Кадмил щёлкнул по бронзовой лапе треноги, выполненной в виде человеческой ступни:
– Значит, гиппоманес нужен для дальней связи. Кровь – понятно, для чего: настройка на оператора и катализатор действия. А что могли класть здесь, посередине? Что-то маслянистое. По запаху похоже на маковое молоко.
– Скорей всего, так и есть, – Мелита принюхалась. – Фавий признался, что болтал с приятелем во сне. Наверное, внутри второй чаши нагревали состав для погружения в транс. Сонное зелье.

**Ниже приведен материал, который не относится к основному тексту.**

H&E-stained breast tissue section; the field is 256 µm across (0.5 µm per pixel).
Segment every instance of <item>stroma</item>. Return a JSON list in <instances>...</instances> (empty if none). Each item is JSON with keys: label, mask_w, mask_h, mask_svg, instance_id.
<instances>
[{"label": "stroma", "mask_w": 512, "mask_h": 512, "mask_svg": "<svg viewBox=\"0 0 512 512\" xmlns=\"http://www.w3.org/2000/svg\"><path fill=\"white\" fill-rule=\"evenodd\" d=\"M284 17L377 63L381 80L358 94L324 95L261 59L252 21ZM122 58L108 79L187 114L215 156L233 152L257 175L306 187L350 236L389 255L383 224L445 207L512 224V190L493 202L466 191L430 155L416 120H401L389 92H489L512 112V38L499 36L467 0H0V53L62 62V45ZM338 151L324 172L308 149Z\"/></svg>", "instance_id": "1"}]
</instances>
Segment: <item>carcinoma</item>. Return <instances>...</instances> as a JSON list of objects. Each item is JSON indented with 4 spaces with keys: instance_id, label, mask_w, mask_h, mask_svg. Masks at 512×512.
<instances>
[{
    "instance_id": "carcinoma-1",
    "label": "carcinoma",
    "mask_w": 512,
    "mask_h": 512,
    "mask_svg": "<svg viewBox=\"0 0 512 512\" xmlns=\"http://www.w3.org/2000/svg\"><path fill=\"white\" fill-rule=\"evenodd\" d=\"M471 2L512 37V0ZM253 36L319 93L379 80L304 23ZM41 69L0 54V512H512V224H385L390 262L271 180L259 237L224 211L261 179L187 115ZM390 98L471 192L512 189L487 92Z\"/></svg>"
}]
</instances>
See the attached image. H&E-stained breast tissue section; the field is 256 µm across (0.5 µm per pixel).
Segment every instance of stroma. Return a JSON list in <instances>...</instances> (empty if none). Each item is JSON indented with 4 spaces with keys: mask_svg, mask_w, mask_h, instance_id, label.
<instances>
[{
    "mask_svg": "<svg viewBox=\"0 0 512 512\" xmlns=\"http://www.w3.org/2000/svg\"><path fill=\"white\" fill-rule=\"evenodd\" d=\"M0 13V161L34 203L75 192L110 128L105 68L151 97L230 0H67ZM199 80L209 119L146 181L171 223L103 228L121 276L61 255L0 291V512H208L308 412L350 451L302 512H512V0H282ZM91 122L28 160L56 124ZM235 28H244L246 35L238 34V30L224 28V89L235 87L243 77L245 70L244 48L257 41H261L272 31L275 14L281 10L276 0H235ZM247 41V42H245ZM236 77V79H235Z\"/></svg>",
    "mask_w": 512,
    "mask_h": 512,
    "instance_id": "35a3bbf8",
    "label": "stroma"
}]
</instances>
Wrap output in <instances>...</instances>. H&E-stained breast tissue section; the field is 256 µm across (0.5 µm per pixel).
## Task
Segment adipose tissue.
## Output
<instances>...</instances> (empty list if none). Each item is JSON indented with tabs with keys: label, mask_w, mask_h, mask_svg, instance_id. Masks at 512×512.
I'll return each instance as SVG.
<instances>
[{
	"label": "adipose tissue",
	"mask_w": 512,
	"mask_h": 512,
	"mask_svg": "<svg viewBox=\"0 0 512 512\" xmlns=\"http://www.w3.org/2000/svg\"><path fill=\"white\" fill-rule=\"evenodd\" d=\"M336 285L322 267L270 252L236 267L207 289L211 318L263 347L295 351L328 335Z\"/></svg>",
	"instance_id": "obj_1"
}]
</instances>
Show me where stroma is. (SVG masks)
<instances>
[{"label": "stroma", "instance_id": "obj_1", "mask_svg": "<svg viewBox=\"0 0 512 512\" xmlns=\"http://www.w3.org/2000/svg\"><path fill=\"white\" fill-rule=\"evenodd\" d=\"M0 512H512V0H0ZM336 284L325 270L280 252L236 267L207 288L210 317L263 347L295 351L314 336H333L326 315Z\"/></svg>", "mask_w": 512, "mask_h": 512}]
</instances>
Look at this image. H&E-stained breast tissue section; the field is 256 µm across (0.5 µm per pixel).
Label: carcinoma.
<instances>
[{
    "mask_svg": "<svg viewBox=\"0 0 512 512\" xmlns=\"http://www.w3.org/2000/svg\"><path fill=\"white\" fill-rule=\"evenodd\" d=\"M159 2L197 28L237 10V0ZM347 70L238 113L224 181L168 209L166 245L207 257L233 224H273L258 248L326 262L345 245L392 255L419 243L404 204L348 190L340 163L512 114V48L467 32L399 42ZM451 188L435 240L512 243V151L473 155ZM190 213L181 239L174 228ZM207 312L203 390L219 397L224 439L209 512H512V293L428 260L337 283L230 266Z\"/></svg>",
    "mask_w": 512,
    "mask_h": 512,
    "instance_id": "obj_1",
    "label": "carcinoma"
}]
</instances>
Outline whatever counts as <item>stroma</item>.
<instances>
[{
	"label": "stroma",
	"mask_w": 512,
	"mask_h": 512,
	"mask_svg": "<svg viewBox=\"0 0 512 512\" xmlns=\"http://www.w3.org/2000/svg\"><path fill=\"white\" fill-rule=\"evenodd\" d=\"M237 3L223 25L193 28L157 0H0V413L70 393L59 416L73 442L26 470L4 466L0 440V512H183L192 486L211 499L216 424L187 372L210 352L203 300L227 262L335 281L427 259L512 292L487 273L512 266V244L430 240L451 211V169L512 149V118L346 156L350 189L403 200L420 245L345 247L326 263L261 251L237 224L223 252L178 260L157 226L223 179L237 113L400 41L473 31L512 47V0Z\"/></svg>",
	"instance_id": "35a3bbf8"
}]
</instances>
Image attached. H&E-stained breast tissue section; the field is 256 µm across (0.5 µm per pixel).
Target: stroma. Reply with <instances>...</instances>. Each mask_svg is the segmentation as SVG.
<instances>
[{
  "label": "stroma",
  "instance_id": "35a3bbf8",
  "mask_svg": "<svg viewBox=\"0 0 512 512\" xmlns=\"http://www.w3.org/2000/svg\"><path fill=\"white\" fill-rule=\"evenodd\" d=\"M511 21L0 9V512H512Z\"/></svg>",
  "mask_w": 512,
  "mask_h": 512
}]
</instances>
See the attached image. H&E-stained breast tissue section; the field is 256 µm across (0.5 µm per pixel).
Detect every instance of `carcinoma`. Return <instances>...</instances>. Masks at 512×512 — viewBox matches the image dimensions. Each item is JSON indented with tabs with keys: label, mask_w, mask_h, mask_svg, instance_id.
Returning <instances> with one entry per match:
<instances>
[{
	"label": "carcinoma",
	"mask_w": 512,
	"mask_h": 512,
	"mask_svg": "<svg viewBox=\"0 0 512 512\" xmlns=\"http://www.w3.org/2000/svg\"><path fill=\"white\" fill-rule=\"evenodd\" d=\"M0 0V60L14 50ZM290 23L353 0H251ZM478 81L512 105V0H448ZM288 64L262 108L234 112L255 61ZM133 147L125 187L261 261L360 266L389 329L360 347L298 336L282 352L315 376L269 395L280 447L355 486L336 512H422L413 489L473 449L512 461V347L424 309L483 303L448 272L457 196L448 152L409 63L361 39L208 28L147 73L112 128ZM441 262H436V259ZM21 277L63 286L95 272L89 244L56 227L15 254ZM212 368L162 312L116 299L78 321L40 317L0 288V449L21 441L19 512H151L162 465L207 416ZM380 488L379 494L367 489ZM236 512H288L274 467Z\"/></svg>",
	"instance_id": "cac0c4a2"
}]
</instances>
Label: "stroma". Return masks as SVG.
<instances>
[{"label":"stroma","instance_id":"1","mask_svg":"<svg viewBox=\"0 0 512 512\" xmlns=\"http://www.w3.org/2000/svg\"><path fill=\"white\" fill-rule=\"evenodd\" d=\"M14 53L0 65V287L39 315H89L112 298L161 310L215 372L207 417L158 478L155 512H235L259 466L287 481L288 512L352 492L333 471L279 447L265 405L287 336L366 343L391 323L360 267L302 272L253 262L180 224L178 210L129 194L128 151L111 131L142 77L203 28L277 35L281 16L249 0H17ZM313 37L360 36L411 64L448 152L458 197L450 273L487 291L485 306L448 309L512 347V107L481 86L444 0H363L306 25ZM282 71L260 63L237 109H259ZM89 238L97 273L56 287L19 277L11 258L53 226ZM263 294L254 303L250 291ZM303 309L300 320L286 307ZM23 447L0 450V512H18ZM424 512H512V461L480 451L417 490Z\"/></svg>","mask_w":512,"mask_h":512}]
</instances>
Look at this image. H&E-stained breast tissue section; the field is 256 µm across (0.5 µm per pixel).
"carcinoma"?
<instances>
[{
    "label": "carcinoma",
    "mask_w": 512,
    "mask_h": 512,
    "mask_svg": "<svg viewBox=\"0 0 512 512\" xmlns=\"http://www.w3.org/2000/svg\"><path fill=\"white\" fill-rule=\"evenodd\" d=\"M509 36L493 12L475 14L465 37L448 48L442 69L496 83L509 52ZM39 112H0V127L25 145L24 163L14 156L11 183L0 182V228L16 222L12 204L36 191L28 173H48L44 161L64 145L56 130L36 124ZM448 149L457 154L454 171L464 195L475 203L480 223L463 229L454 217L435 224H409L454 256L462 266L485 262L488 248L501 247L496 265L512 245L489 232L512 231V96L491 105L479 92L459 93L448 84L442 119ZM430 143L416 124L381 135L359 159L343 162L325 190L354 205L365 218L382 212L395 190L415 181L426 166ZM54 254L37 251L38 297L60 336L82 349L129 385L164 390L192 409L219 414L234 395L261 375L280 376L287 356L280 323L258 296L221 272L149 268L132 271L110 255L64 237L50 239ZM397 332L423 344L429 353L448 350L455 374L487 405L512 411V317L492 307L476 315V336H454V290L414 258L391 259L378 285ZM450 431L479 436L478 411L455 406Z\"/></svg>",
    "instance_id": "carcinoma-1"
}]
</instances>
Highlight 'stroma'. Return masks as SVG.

– Нацедил крови с гиппоманесом, положил снотворное, запалил – и на боковую, – Кадмил потёр ладони. – А крысиная кожа – чтобы сдерживать реакцию и не отъехать в Аид. Неплохо. Выходит, Семела с кем-то связывалась… Вот бы узнать, с кем.
Мелита задумчиво потёрла указательным пальцем о большой. Прищурилась, глядя в окно.
– Знаешь, а ведь можно отследить канал, – проговорила она. – Ну, не сам канал, а его азимут.
Кадмил почувствовал, что готов взлететь без помощи парцел.
– То есть, ты сможешь сказать, в каком направлении шла связь?